THE PROBLEM: Leaving the pictures aside, repeat the entries exactly.

EXERCISE MATERIALS:
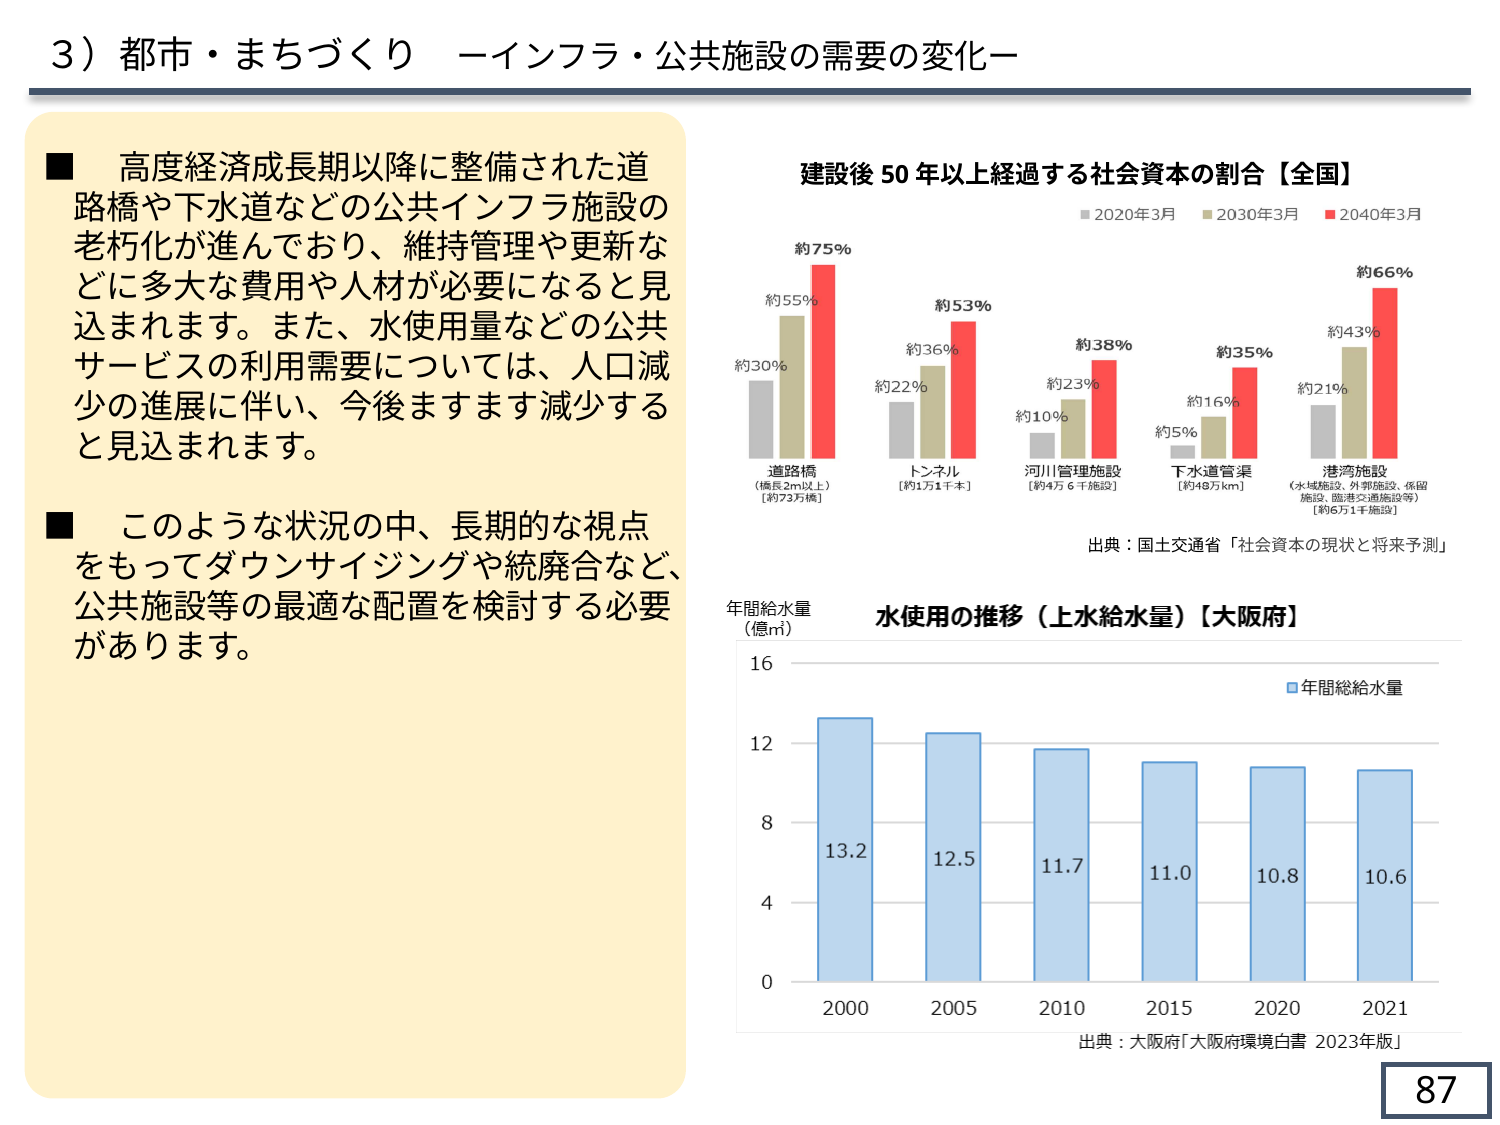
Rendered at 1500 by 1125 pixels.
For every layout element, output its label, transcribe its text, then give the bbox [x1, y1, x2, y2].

text_box ■ 高度経済成長期以降に整備された道路橋や下水道などの公共インフラ施設の老朽化が進んでおり、維持管理や更新などに多大な費用や人材が必要になると見込まれます。また、水使用量などの公共サービスの利用需要については、人口減少の進展に伴い、今後ますます減少すると見込まれます。 ■ このような状況の中、長期的な視点をもってダウンサイジングや統廃合など、公共施設等の最適な配置を検討する必要があります。 [29, 138, 691, 673]
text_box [706, 145, 1471, 563]
text_box ３）都市・まちづくり ーインフラ・公共施設の需要の変化ー [29, 23, 1365, 84]
text_box [23, 110, 687, 1100]
text_box 86 [1382, 1063, 1491, 1118]
picture [704, 591, 1462, 1063]
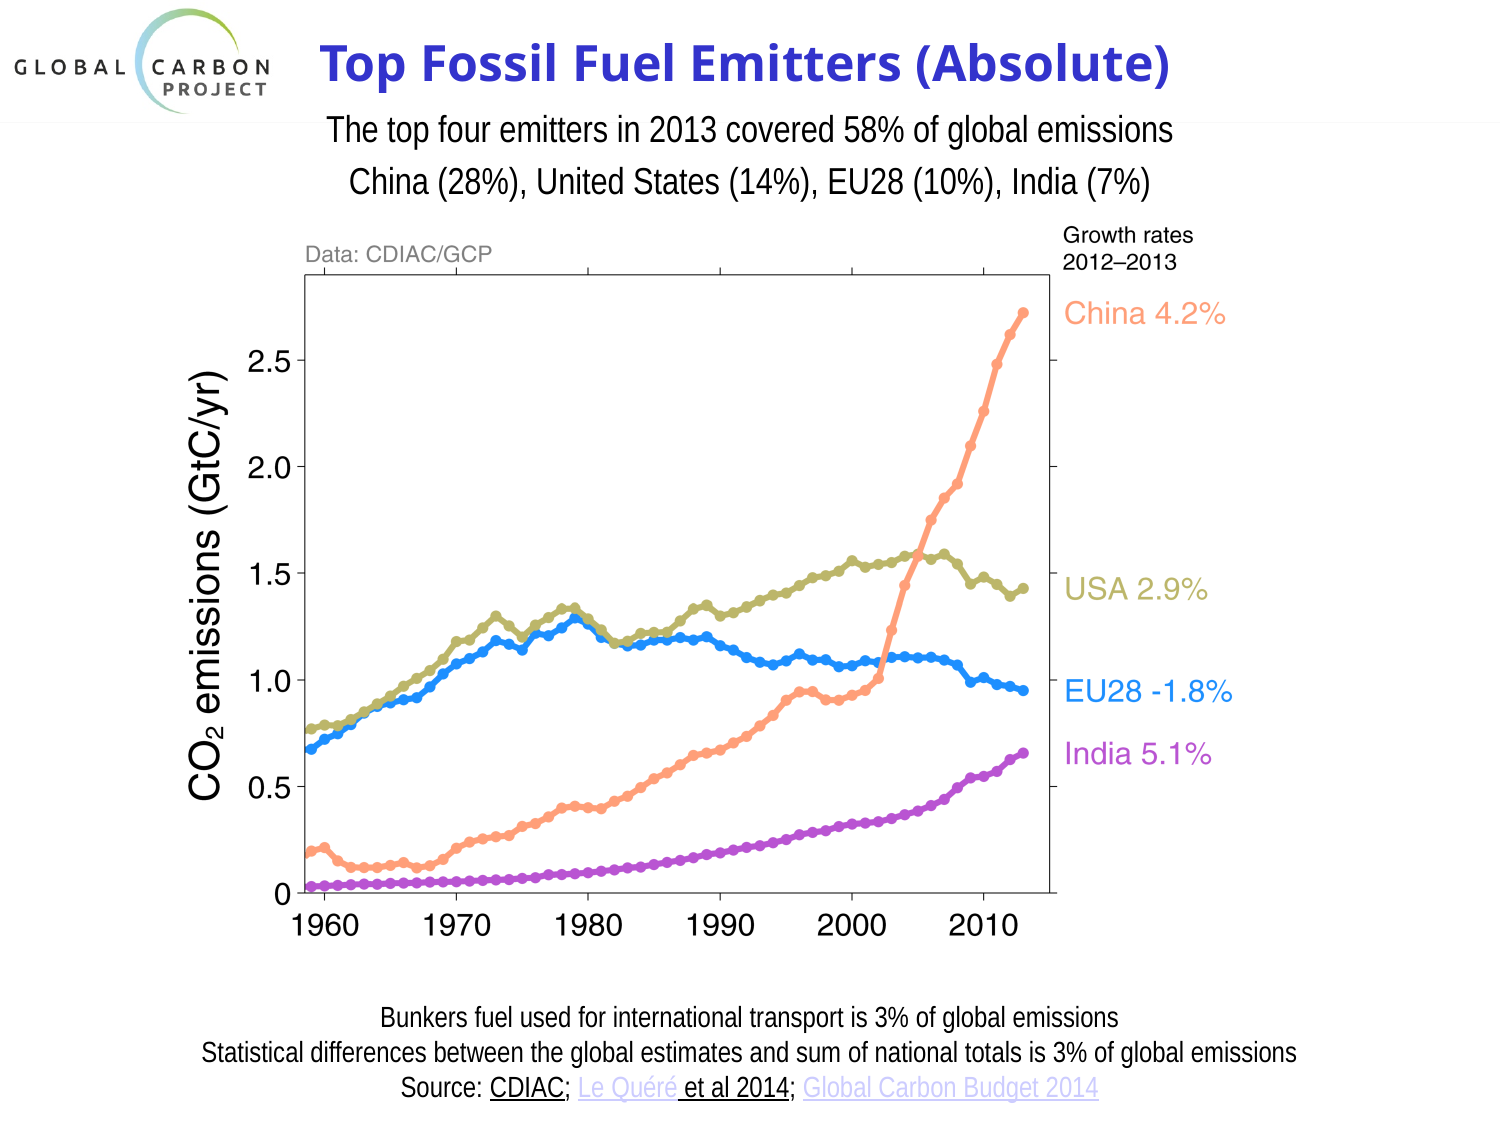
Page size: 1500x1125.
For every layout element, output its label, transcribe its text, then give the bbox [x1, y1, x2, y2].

picture [162, 212, 1258, 995]
list The top four emitters in 2013 covered 58% of global emissions China (28%), United States (14%), EU28 (10%), India (7%) [70, 99, 1430, 213]
picture [0, 0, 286, 122]
list Bunkers fuel used for international transport is 3% of global emissions Statistical differences between the global estimates and sum of national totals is 3% of global emissions Source: CDIAC; Le Quéré et al 2014; Global Carbon Budget 2014 [31, 933, 1469, 1111]
title Top Fossil Fuel Emitters (Absolute) [304, 19, 1500, 104]
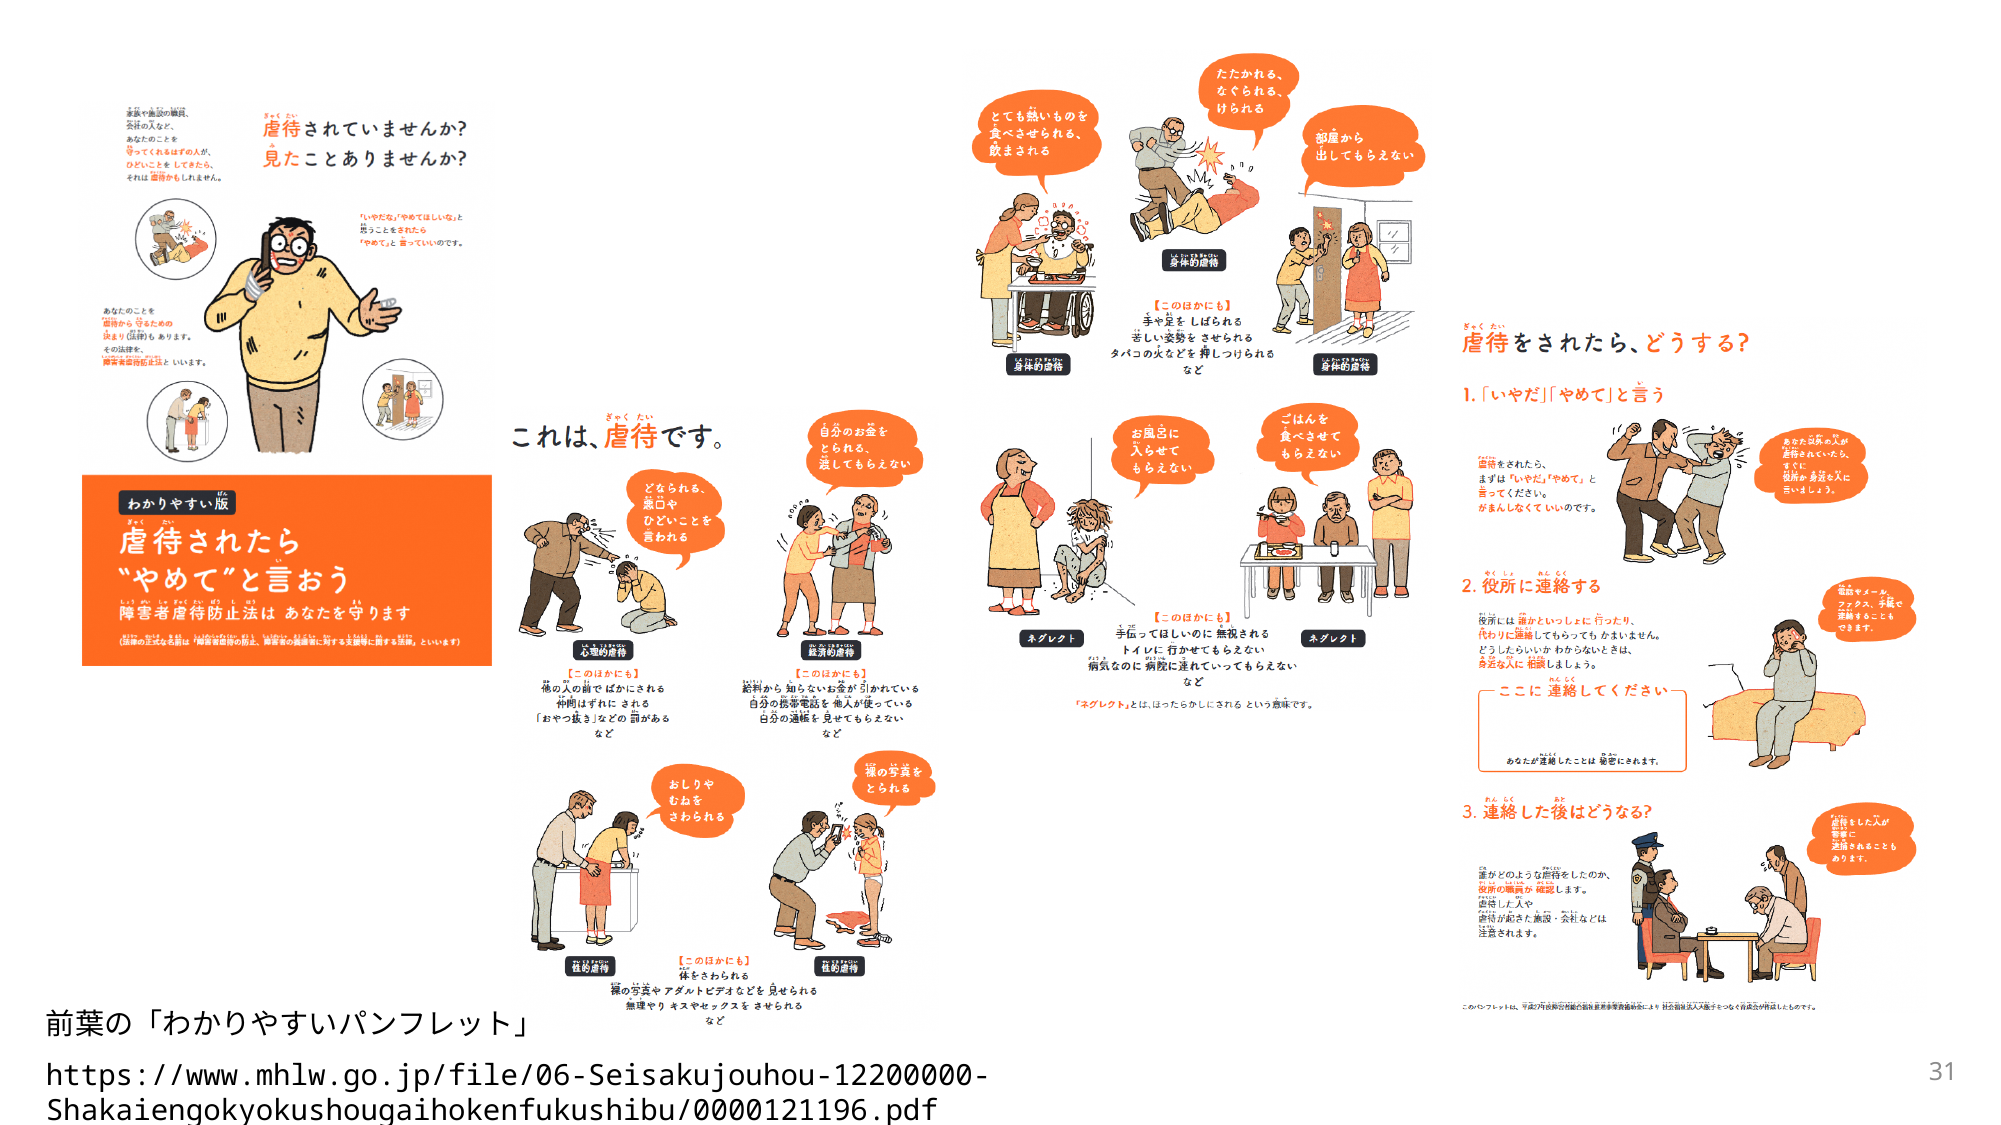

EXERCISE SOLUTION:
Rendered at 1500 by 1125 pixels.
For every layout element, output its label, transcribe its text, then give the bbox [x1, y1, x2, y2].

text_box ■ 高度経済成長期以降に整備された道路橋や下水道などの公共インフラ施設の老朽化が進んでおり、維持管理や更新などに多大な費用や人材が必要になると見込まれます。また、水使用量などの公共サービスの利用需要については、人口減少の進展に伴い、今後ますます減少すると見込まれます。 ■ このような状況の中、長期的な視点をもってダウンサイジングや統廃合など、公共施設等の最適な配置を検討する必要があります。 [29, 138, 691, 673]
text_box [706, 145, 1471, 563]
text_box ３）都市・まちづくり ーインフラ・公共施設の需要の変化ー [29, 23, 1365, 84]
text_box [23, 110, 687, 1100]
text_box 86 [1382, 1063, 1491, 1118]
picture [704, 591, 1462, 1063]
Page size: 1500x1125.
For every layout element, output its label, transcribe its text, then give the bbox [x1, y1, x2, y2].

picture [162, 212, 1258, 995]
list The top four emitters in 2013 covered 58% of global emissions China (28%), United States (14%), EU28 (10%), India (7%) [70, 99, 1430, 213]
picture [0, 0, 286, 122]
list Bunkers fuel used for international transport is 3% of global emissions Statistical differences between the global estimates and sum of national totals is 3% of global emissions Source: CDIAC; Le Quéré et al 2014; Global Carbon Budget 2014 [31, 933, 1469, 1111]
title Top Fossil Fuel Emitters (Absolute) [304, 19, 1500, 104]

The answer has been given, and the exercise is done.